Devenir maman... sans modèle ni souvenir de sa propre mère

"C'est assez difficile de devenir maman, quand on n'a pas de souvenirs de sa propre mère, au début j'ai eu du mal". A l'époque, c'est son compagnon Bernard Gireaudeau qui a insisté pour avoir des enfants avec Anny Duperey. Dans un premier temps, elle ne souhaite pas renouer avec ses angoisses du passé. "Le danger de perte, l'abandon... Finalement, je me suis décidée et j'en suis très heureuse". "Au début, je regardais les autres mères, mais je les trouvais horriblement lourdes ! J'ai alors essayé d'être la mère la plus légère possible.

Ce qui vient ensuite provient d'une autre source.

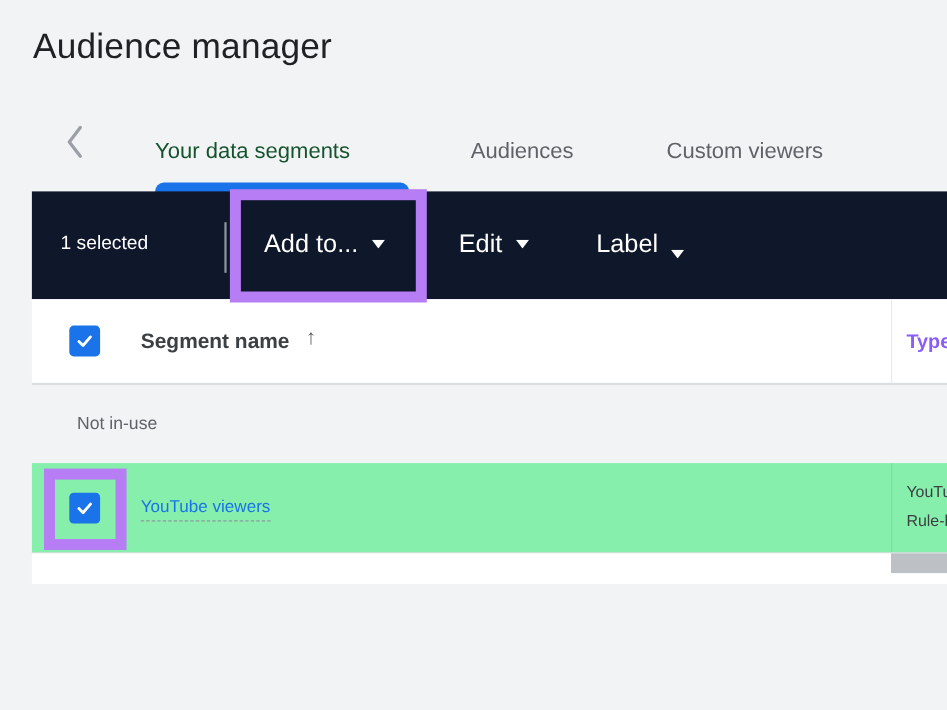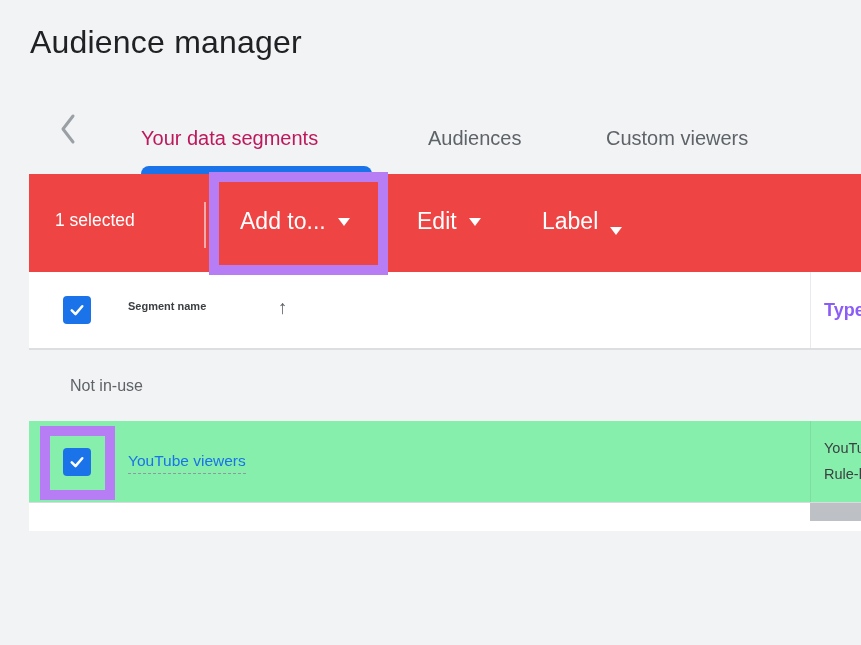"Your data segments" .tab.active { color: #be185d -> #14532d }
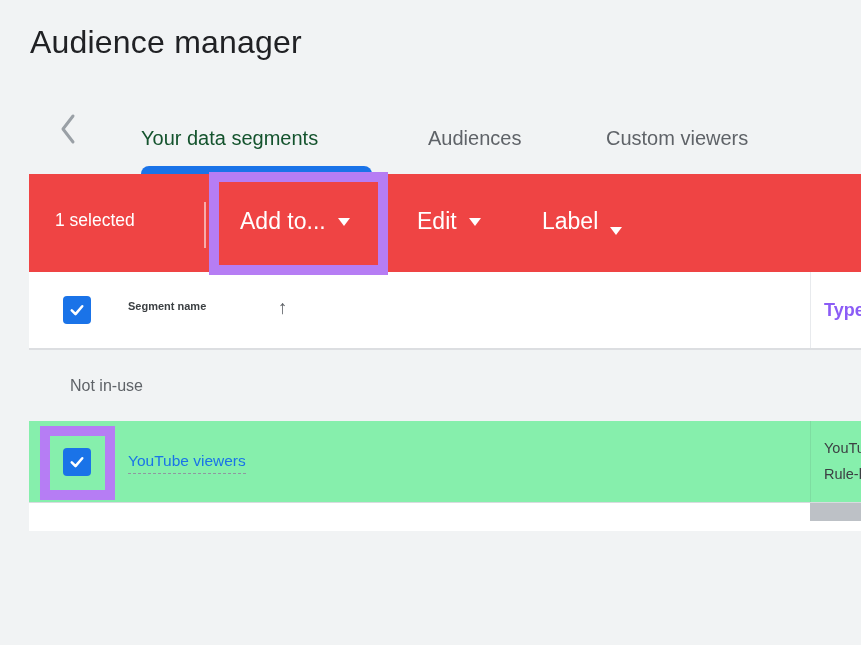"1 selected" .toolbar { background: #ef4444 -> #0f172a }
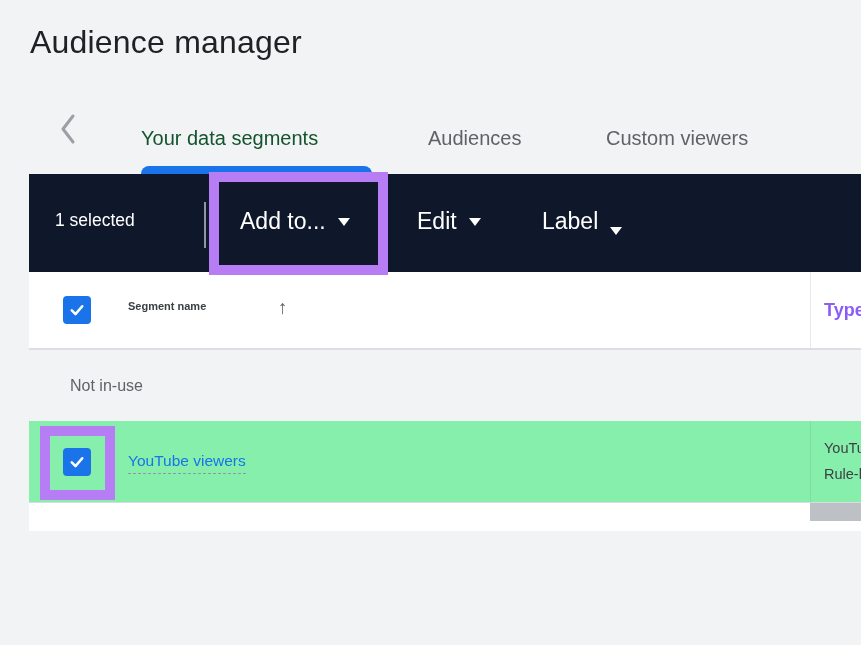"Segment name" .thead .colname { font-size: 11px -> 19px }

Et puis, ayant vécu ce malheur, je me suis tout simplement dit "on a eu notre dose, il ne leur arrivera rien !" Anny décide alors de mettre ses angoisses de côté pour vivre une maternité sereine et bienveillante.

"Le Voile noir" : à la lecture de son livre, des lecteurs lui apprennent ce qu'il s'est passé

C'est lorsque son fils avait 9 ans, l'âge auquel la comédienne est devenue orpheline, qu'elle publie son livre Le Voile Noir, pour raconter son histoire, et ne pas "léguer un silence" à ses enfants. "J'ai été très surprise de l'impact énorme qu'a eu ce livre. Chaque semaine, je recevais des lettres de lecteurs, au total près de 1 300 courriers". Certains l'ont même aidée à mieux comprendre ce qu'il s'était passé ce jour-là. "Je pensais que m'étais rendormie, j'avais entendu mes parents respirer bizarrement, mais je ne pouvais pas bouger... Cinq médecins et anesthésistes m'ont alors appris, en lisant le texte dans lequel je décrivais précisément la scène, que j'avais moi-même été asphyxiée ce jour-là". Anny Duperey décide de leur répondre, et va plus loin : elle publie un nouvel ouvrage intitulé "Je vous écris" avec 100 lettres provenant de ses échanges. Aussi, à la lecture du chapitre "Lautre est semblable" dans lequel elle aborde la séparation avec sa soeur, l'association SOS Villages d'Enfant la contacte alors pour devenir marraine.

Anny Duperey, marraine de l'association SOS Villages d'Enfants depuis 1993

Son histoire et son témoignage permettent de prendre conscience de l'importance de réunir les frères et soeurs, et leur permettre de grandir ensemble, lorsque les parents sont dans l'incapacité de s'en occuper. Parfois maltraités ou orphelins, avec des parents défaillants, les enfants de l'association SOS Villages d'Enfants sont recueillis dans des maisons particulières, et élevés par une "mère SOS". "Les grands restent toujours le référent, le pilier de la famille. Si les parents représentent le toit envolé, et les frères et soeurs les murs de la maison, alors pourquoi abattre les murs en plus ?"

Jusqu'à présent, faute de places et de structures adaptées et disponibles, de nombreux frères et soeurs sont séparés lors de leur placement dans un foyer, ou une famille d'accueil. Dans le cadre du projet de loi relatif à la protection des enfants, adopté en juillet 2021 à l'Assemblée nationale, le gouvernement souhaite inscrire dans la loi l'interdiction de la séparation des fratries, excepté si cela va à l'encontre de l'intérêt supérieur de l'enfant. Cette proposition de loi sera débattue au Sénat au mois de décembre prochain.